Take event 2 as local environment. In fact, take the electron at event 2 - we can't deny its existence there. Before event 2 the electron is standing still. After event 2 it can have every state of motion. Let's start from a specific electron state after 2 (in stead of a specific incoming-photon state).

fig.7: The incoming photon may come from any of the upper-left directions. The outgoing photon suits to states of the electron and the incoming photon, according to the Compton scattering rules.

Do all these possibilities superpose? That depends. There is no knowledge stored in our local environment neither about the photon's past nor about its future. We only enter one specific future if we measure somehow the outgoing photon, by example by a measuring sphere around it made of photodetecting material. A past and a future must fit to each other according to the Compton rules. Within this limits the past is free to choose by choosing a future. Until then all possible futures of the photon superpose and with it all appropriate pasts.

If there is open sky allowing this, the photons of two different futures may have originated at two different galaxies. Let's call them galaxy A and galaxy B. If the photon turned out to come from galaxy A then galaxy B might even not exist, leaving only empty space there instead.

Several influences might spoil this picture. In general there is gravitation. If something of the gravitational influence of one galaxy reaches onto our local environment its existence is written in the spacetime of our local environment. Then we have knowledge about the galaxy. It cannot disappear when our photon turned to originate in another galaxy.

Especially decisive too is light from galaxy A and B that reaches our local environment and by a sufficiently strong telescope reveals its existence on a photograph stored in some database long ago. We just can see the galaxies then when we check the databank.

And when the light is there we assume the gravitational influence is there too, enough to spoil a superposition.

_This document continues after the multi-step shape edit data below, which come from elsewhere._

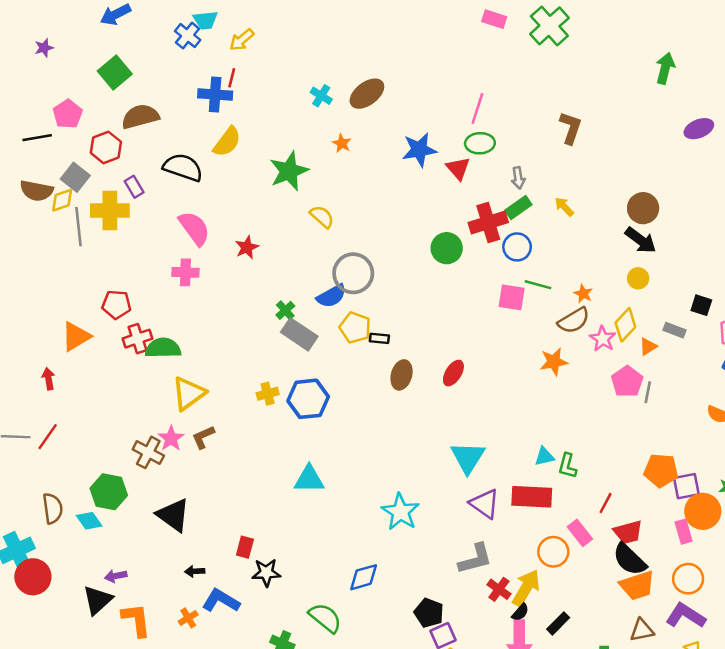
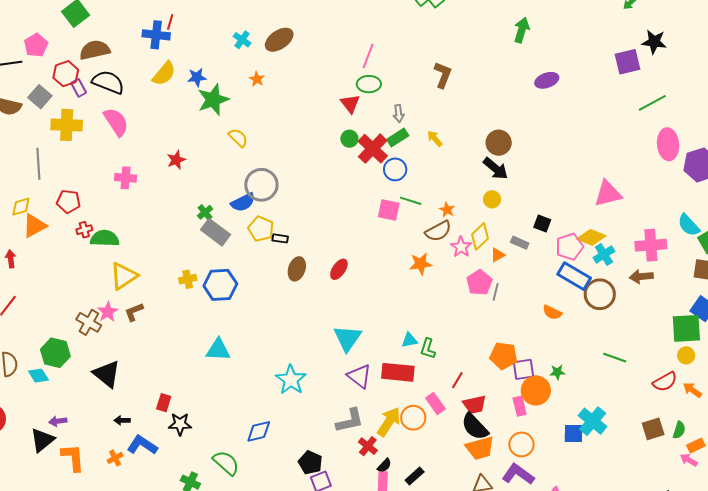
blue star: (419, 150) -> (197, 77), moved, size x0.7
black semicircle: (183, 167) -> (108, 82), moved
purple rectangle: (134, 187) -> (79, 88), moved
yellow diamond: (62, 200) -> (21, 207), moved
red cross: (488, 222) -> (373, 149), turned -32
gray line: (78, 227) -> (38, 164), moved
pink semicircle: (194, 228) -> (116, 122), moved
green circle: (447, 248) -> (349, 139), moved, size x0.7
red cross: (137, 339) -> (84, 230), size x0.7
yellow arrow: (526, 588) -> (389, 422), moved

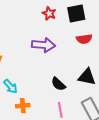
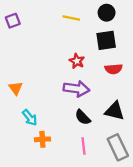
red star: (49, 13) -> (77, 61), moved
purple arrow: (43, 45) -> (76, 89), moved

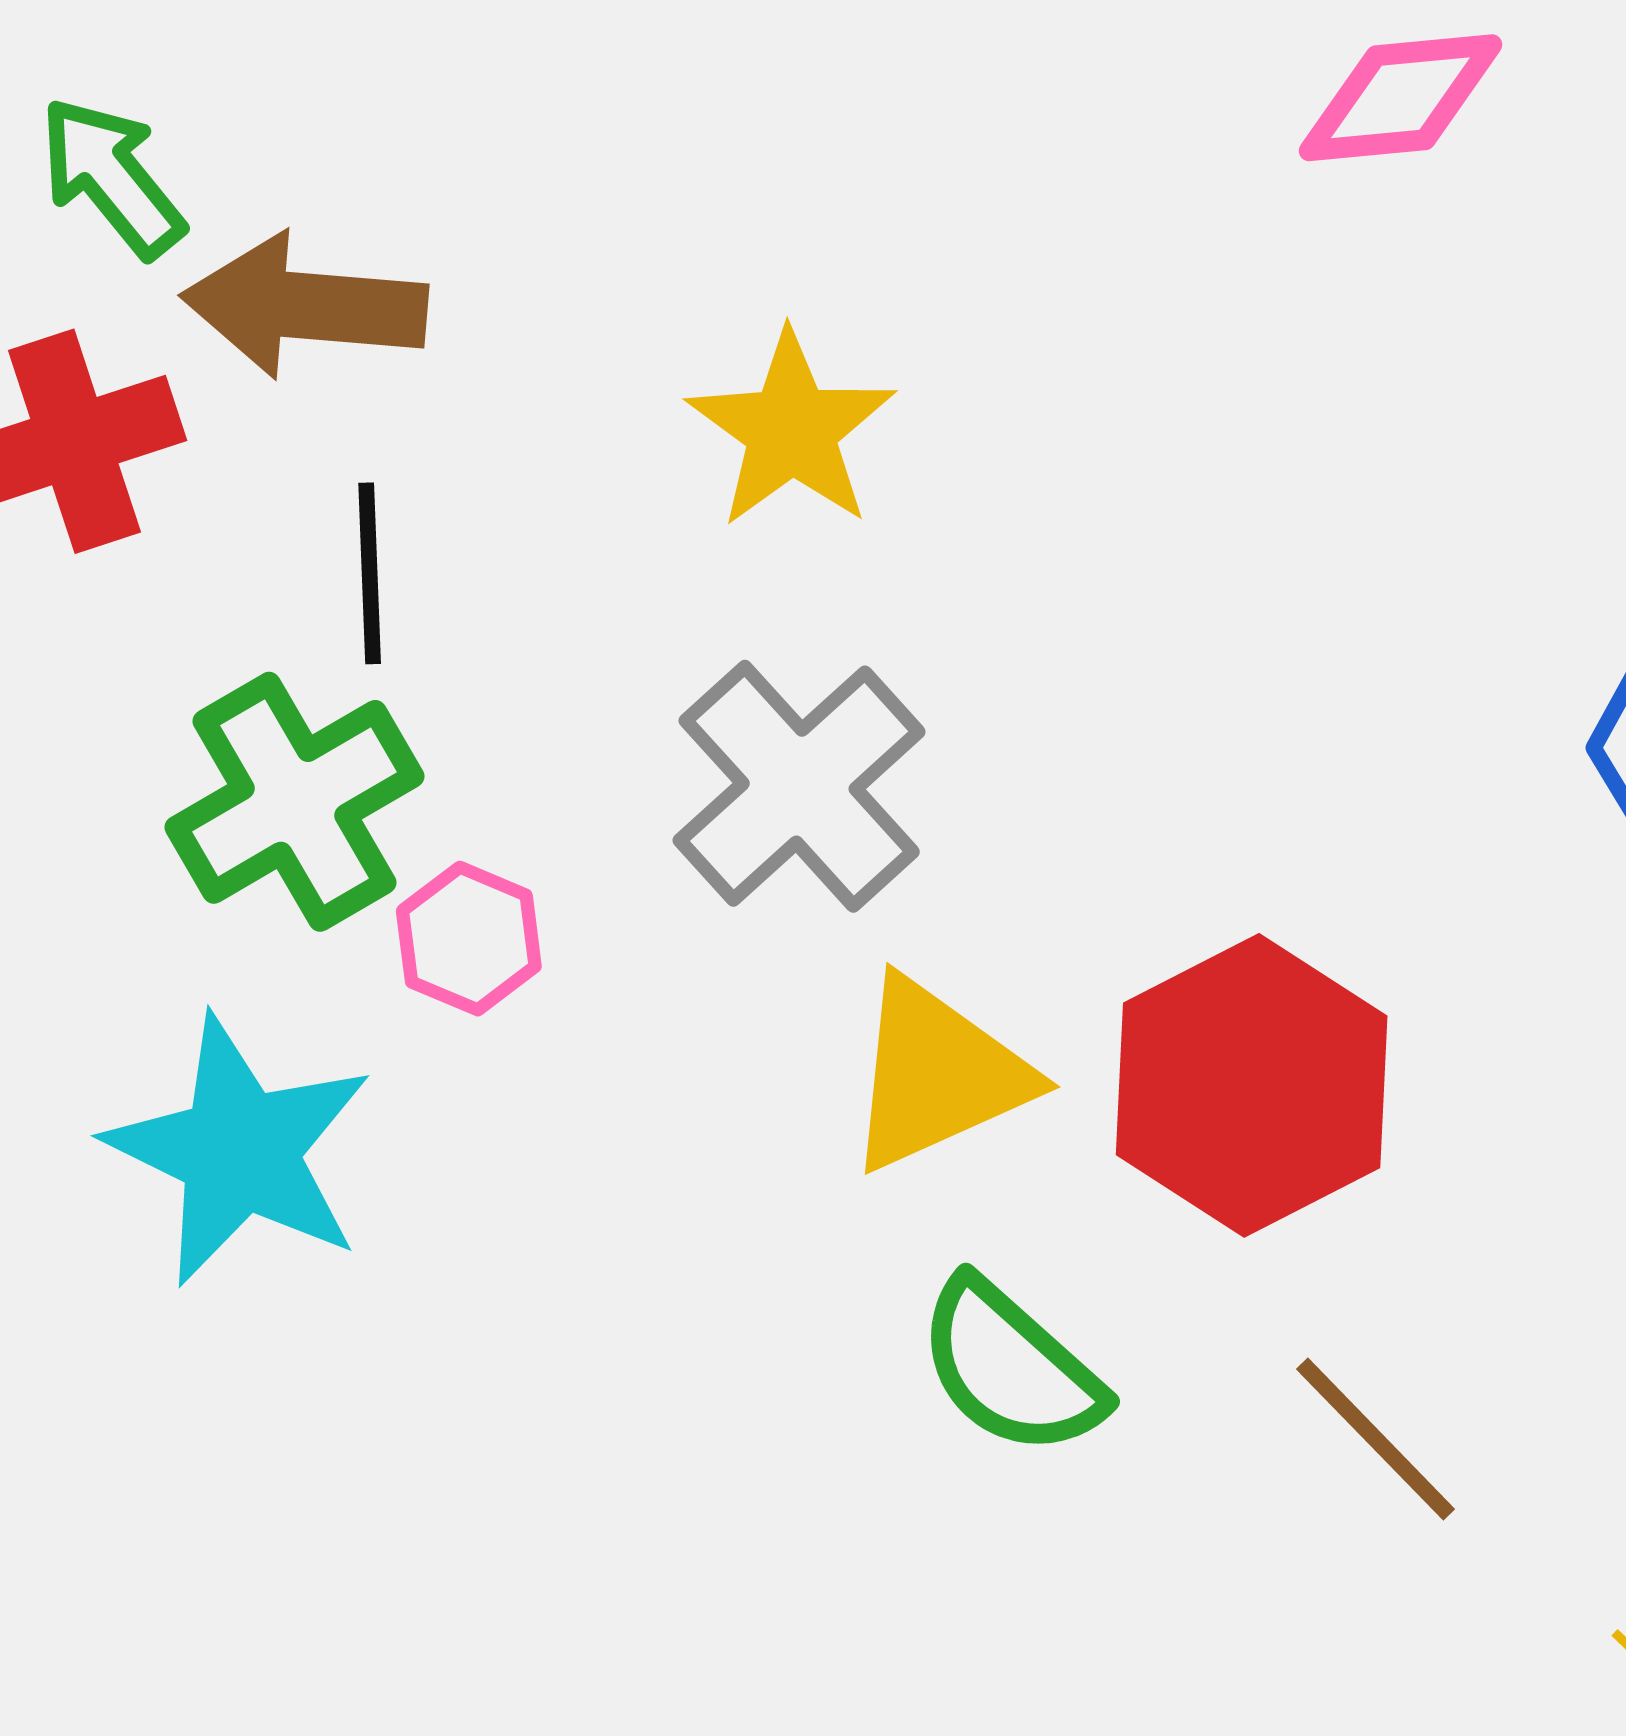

Maybe we should not directly refer to galaxies. One single hydrogen atom in some state at the right place, instead of the distant galaxies, is enough. By allowing any state of velocity to the atom we can get from it a photon of every desired wavelength (Doppler-effect). Let's call them atom A and atom B. We assume there is little chance any influence of such a single atom at that distance will enter our local environment. Except for our photon, of course.